New home sales were down slightly in
August compared to July, slipping 0.3 percent to a seasonally adjusted annual
rate of 373,000 units and were 27.7 percent above the estimate of 292,000 in
August 2011. July sales were revised up
from the originally reported annual rate of 372,000 to 374,000. On a non-seasonally adjusted basis there were
31,000 homes sold during the month compared to 34,000 in July and 25,000 one
The median price of a new home sold in
August was $256,900 compared to $231,100 in July and $219,600 in August
2011. The average sales price last month
was $295,300 compared to $270,600 and $259,300 in the two earlier periods.
The inventory of unsold new homes at the
end of August totaled 141,000, unchanged from July. This represents a 4.5 month supply at the
current pace of sales. One year ago the
inventory stood at 161,000, a 6.6 month supply.
New Home Sales
On a regional basis, the annual rate of
sales in the Northeast was 36,000 units, an increase of 20 percent from July
and 56.5 percent from one year earlier. In
the Midwest sales were up 1.8 percent to 56,000 units, a 16.7 percent
improvement year-over-year. The rate of
sales in the West increased 0.9 percent to 107,000 units annually, a 64.6
percent improvement from August 2011.
The rate in the South however decreased 4.9 percent to 174,000 units but
remained 11.5 percent above the rate in the same period in 2011.
Omer Esiner, Chief Market Analyst,
Commonwealth Foreign Exchange, Washington said of the data, "We care about
the housing numbers a little bit more these days given the increasing signs
that the sector is at or near a bottom. It's a key element in the overall
economic recovery and one that could signal that conditions on the whole are
improving. This number will have very little impact on markets as the focus right
now is squarely on developments in the euro zone."
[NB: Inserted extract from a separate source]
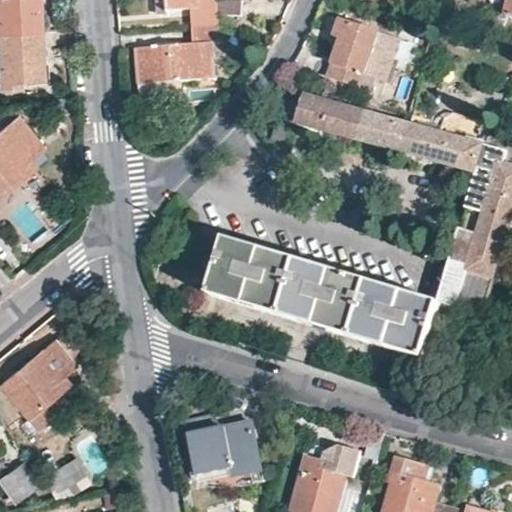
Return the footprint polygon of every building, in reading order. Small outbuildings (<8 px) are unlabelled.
[(0,0),(0,32),(41,30),(39,0),(0,0)] [(192,26),(218,25),(218,15),(216,0),(158,0),(159,2),(166,1),(168,11),(191,8),(192,26)] [(242,0),(216,0),(218,15),(242,16),(242,0)] [(389,36),(341,19),(331,45),(338,48),(328,76),(369,92),(389,36)] [(194,44),(136,48),(140,83),(143,83),(145,104),(185,100),(184,80),(215,79),(213,43),(220,42),(218,25),(192,26),(194,44)] [(41,30),(0,32),(0,79),(44,77),(41,30)] [(364,111),(304,94),(297,123),(358,140),(364,111)] [(400,110),(412,114),(415,102),(403,98),(400,110)] [(410,124),(364,111),(358,140),(404,152),(410,124)] [(22,120),(0,135),(0,188),(36,164),(30,155),(41,148),(22,120)] [(485,144),(410,124),(404,152),(460,168),(461,162),(476,168),(479,168),(481,159),(485,144)] [(485,215),(506,142),(487,136),(485,144),(481,159),(479,168),(476,168),(475,172),(472,182),(475,182),(467,209),(462,228),(480,233),(485,217),(485,215)] [(509,224),(511,214),(511,143),(506,142),(485,215),(485,217),(480,233),(462,228),(453,257),(472,263),(470,272),(494,278),(509,224)] [(441,303),(226,238),(211,295),(425,359),(441,303)] [(466,271),(470,272),(472,263),(453,257),(451,266),(466,271)] [(466,271),(451,266),(441,303),(456,308),(466,271)] [(494,278),(470,272),(466,271),(456,308),(483,316),(494,279),(494,278)] [(79,349),(65,333),(56,340),(54,338),(0,382),(0,383),(38,429),(56,414),(47,402),(70,382),(64,375),(75,366),(74,365),(80,360),(74,354),(79,349)] [(213,415),(181,422),(193,477),(234,468),(235,475),(262,469),(252,422),(216,430),(213,415)] [(334,462),(322,458),(305,455),(288,511),(337,511),(347,476),(353,477),(361,450),(340,445),(334,462)] [(323,450),(322,458),(334,462),(340,445),(323,450)] [(428,465),(396,455),(388,481),(392,483),(383,511),(432,511),(440,486),(423,481),(428,465)] [(74,460),(65,465),(75,480),(83,475),(74,460)] [(22,462),(0,478),(0,481),(14,501),(38,483),(22,462)] [(75,480),(65,465),(47,476),(56,491),(75,480)]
T. Doug Dale, Chief Investment Officer
for Security Ballew in Jackson, Mississippi said, "It's a continual amount
of evidence that in spite of low interest rates we still have a dysfunctional market
because you have a lot of people who still can't get refinancing or sell their
house because it is underwater. It's still a meaningful enough amount of
housing stock that might explain that here we are at 50-year low mortgage rates
and are not seeing the housing market just take off."